Assignment8

Author

Weronika Lepiarz

“Bad” graph that we are going to fix

Uploading needed libraries

library(ggplot2)
library(dplyr)

Dołączanie pakietu: 'dplyr'
Następujące obiekty zostały zakryte z 'package:stats':

    filter, lag
Następujące obiekty zostały zakryte z 'package:base':

    intersect, setdiff, setequal, union
library(ggthemes)

Generating data using rnorm() function

data <- data.frame(
  Candidate = rep(c("Marcelo Rebelo", "André Ventura", "Ana Gomes", "Marisa Matias", "João Ferreira", "Other Candidates"), each = 1000),
  Votes = c(
    rnorm(1000, mean = 60.3, sd = 1),
    rnorm(1000, mean = 9.4, sd = 1),
    rnorm(1000, mean = 14.0, sd = 1),
    rnorm(1000, mean = 6.2, sd = 1),
    rnorm(1000, mean = 2.9, sd = 1),
    rnorm(1000, mean = 7.2, sd = 1)
  )
)

rnorm() - function used for generating a vector of random numbers with a normal distribution

Syntax: rnorm(n, mean = 0, sd = 1)

n - number of random values to generate

mean - the average (center) of the distribution

sd - how spread out the values are around the mean

I used suggestion from assignment and used rnorm() function. Let’s say that we took election results from 1000 cities and made averages from it.I chose 1000 (instead of 100, for example) because with more data, the averages are closer to their expected values. When I used 100, the average percentages sometimes differed by 0.1, which was unacceptable in this case because the results should always sum to 100%.

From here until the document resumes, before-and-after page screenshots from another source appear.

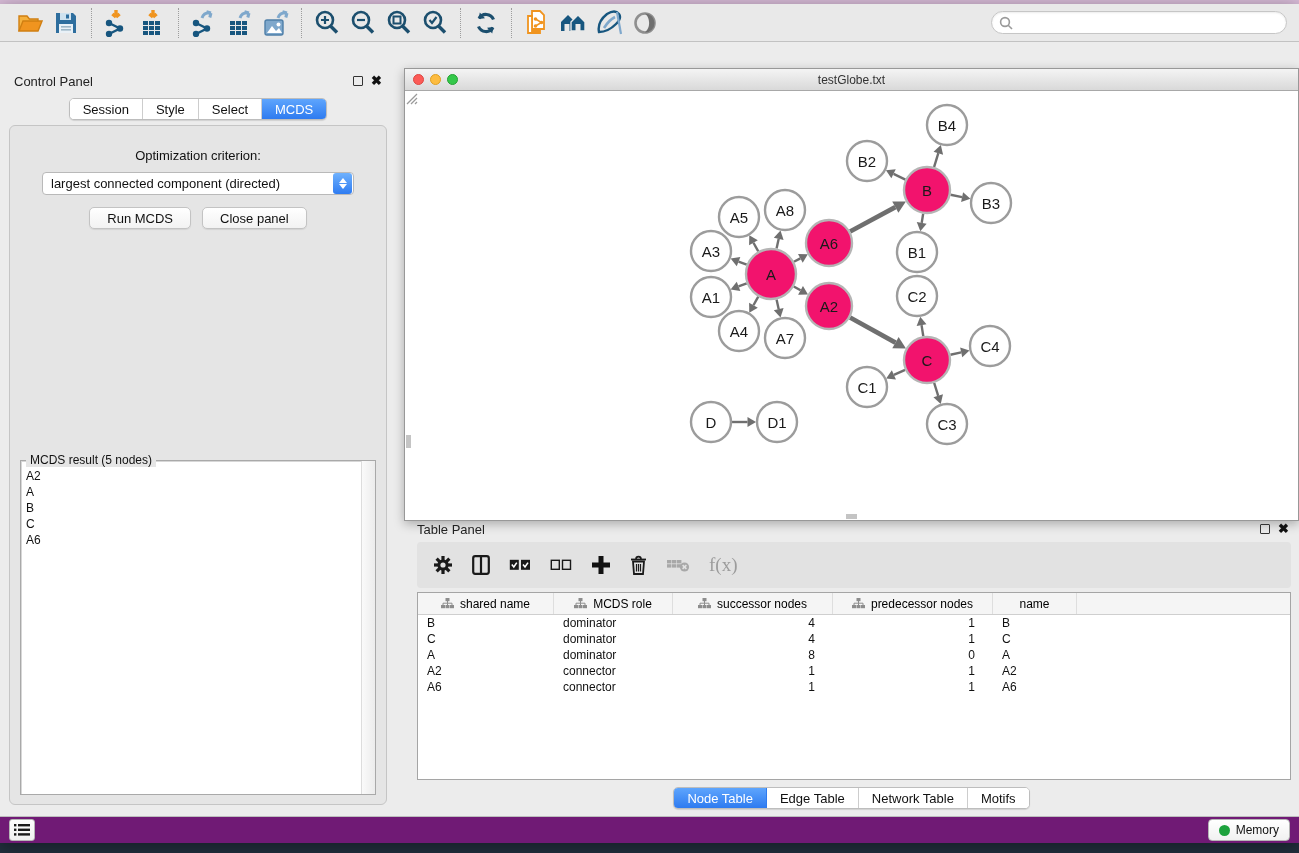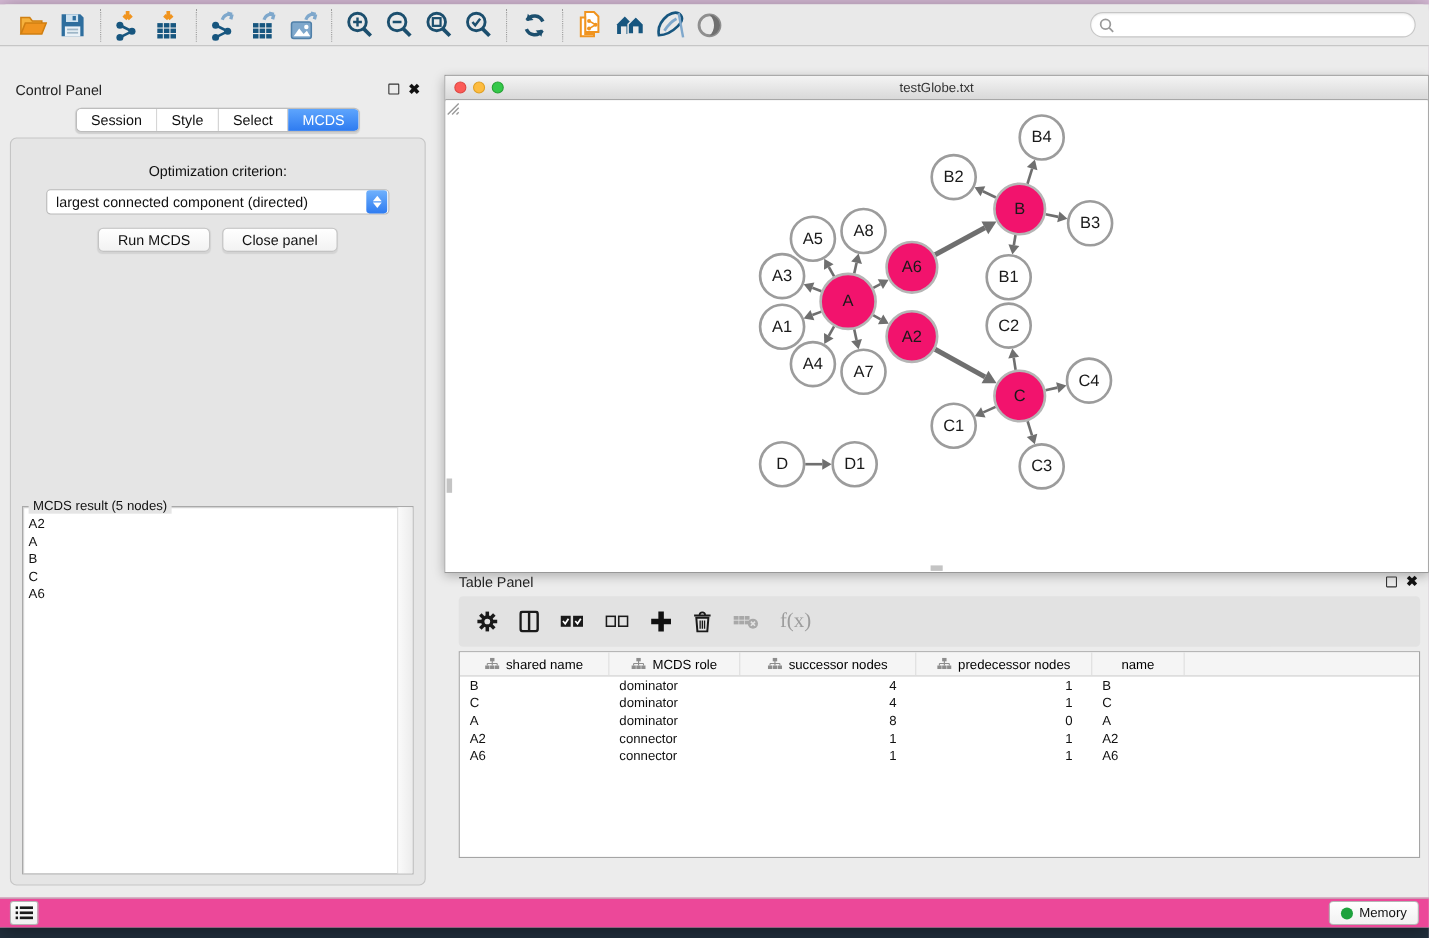--- a/index.html
+++ b/index.html
@@ -73,21 +73,21 @@
   .data-table { position:absolute; left:13px; right:8px; top:76px; bottom:33px; background:#fff; border:1px solid #a5a5a5; overflow:hidden; }
   .thead { display:flex; height:22px; background:#f5f5f5; border-bottom:1px solid #cfcfcf; }
   .th { display:flex; align-items:center; justify-content:center; gap:6px; font-size:12px; color:#000000; border-right:1px solid #dedede; height:100%; }
   .tbody .tr { display:flex; height:16px; align-items:center; }
   .td { font-size:12px; color:#111; height:100%; display:flex; align-items:center; }
   .td.left { justify-content:flex-start; padding-left:9px; }
   .td.right { justify-content:flex-end; padding-right:18px; }
   .tbl-tabs-row { position:absolute; left:0; right:0; bottom:4px; display:flex; justify-content:center; }
 
   
-  .status-bar { position:absolute; left:0; right:0; bottom:0; height:27px; background:#ec4899; border-top:1px solid #bdbdbd; display:flex; align-items:center; padding:0 9px; }
+  .status-bar { position:absolute; left:0; right:0; bottom:0; height:27px; background:#701a75; border-top:1px solid #bdbdbd; display:flex; align-items:center; padding:0 9px; }
   .status-btn { width:26px; height:22px; background:linear-gradient(#fdfdfd,#f0f0f0); border:1px solid #b5b5b5; border-radius:3px; display:flex; align-items:center; justify-content:center; }
   .memory-btn { margin-left:auto; height:22px; background:linear-gradient(#ffffff,#f1f1f1); border:1px solid #b5b5b5; border-radius:4px; display:flex; align-items:center; gap:6px; padding:0 10px; font-size:12px; color:#111; }
   .memory-dot { width:11px; height:11px; border-radius:50%; background:#1da23d; }
 </style>
 </head>
 <body>
 
 <div class="desktop-bottom"></div>
 
 <div class="app">
@@ -619,20 +619,28 @@
           </div>
           <div class="tr">
             <div class="td left" style="width: 136px;">A6</div>
             <div class="td left" style="width: 119px;">connector</div>
             <div class="td right" style="width: 160px;">1</div>
             <div class="td right" style="width: 160px;">1</div>
             <div class="td left" style="width: 84px;">A6</div>
           </div>
         </div>
     </div>
+    <div class="tbl-tabs-row">
+      <div class="segmented" id="table-tabs">
+          <div class="seg active">Node Table</div>
+          <div class="seg">Edge Table</div>
+          <div class="seg">Network Table</div>
+          <div class="seg">Motifs</div>
+        </div>
+    </div>
   </div>
 
   <div class="status-bar">
     <div class="status-btn">
       <svg width="16" height="14" viewBox="0 0 16 14">
           <g fill="#1a1a1a">
             <rect x="0" y="1" width="2.4" height="2.4"></rect>
             <rect x="4" y="1" width="12" height="2.4"></rect>
             <rect x="0" y="5.6" width="2.4" height="2.4"></rect>
             <rect x="4" y="5.6" width="12" height="2.4"></rect>

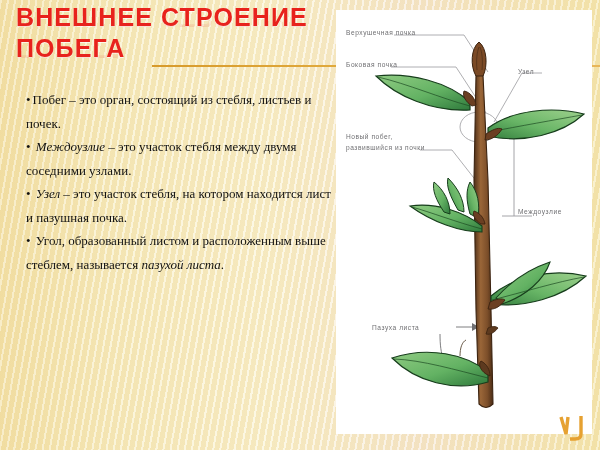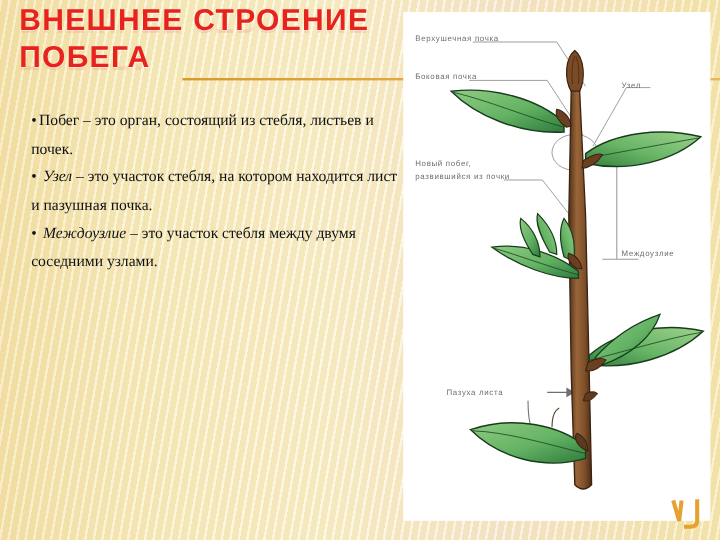--- a/index.html
+++ b/index.html
@@ -104,27 +104,30 @@
   </div>
   <div id="title-rule"></div>
 
   <div id="body-text">
 
     <p>
       <span class="bullet">•</span><span>Побег</span><span> – </span><span>это орган, состоящий из стебля, листьев и почек.</span>
     </p>
 
     <p>
+      <span class="bullet">•</span> <i>Междоузлие</i><span> – </span><span>это участок стебля между двумя соседними узлами.</span>
+    </p>
+
+    <p>
       <span class="bullet">•</span> <i>Узел</i><span> – </span><span>это участок стебля, на котором находится лист и пазушная почка.</span>
     </p>
 
     <p>
-      <span class="bullet">•</span> <i>Междоузлие</i><span> – </span><span>это участок стебля между двумя соседними узлами.</span>
-    </p>
-
+      <span class="bullet">•</span> <span>Угол,</span><span> </span><span>образованный листом и расположенным выше стеблем, называется</span> <i>пазухой листа</i><span>.</span>
+    </p>
 
   </div>
 
   <div id="diagram">
 
     <svg width="256" height="424" viewBox="0 0 256 424">
       <defs>
         <linearGradient id="leafg" x1="0" y1="0" x2="1" y2="1">
           <stop offset="0%" stop-color="#8fcb82"></stop>
           <stop offset="55%" stop-color="#63b263"></stop>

Summarizing data and calculating averages

summary_data <- data %>%
  group_by(Candidate) %>%
  summarise(Average_percentage = round(mean(Votes), 1))

Creating plot

ggplot(summary_data, aes(x = Candidate, y = Average_percentage)) +
  geom_col(aes(fill=Candidate))+
  theme_igray()+
  theme(legend.position = "none")+
  labs(title="Election results", 
       x="Candidate", 
       y="Percentage of votes")

I removed the legend using theme(legend.position = “none”) because the plot is clearer this way. Each bar is already labeled so legend was unnecessary.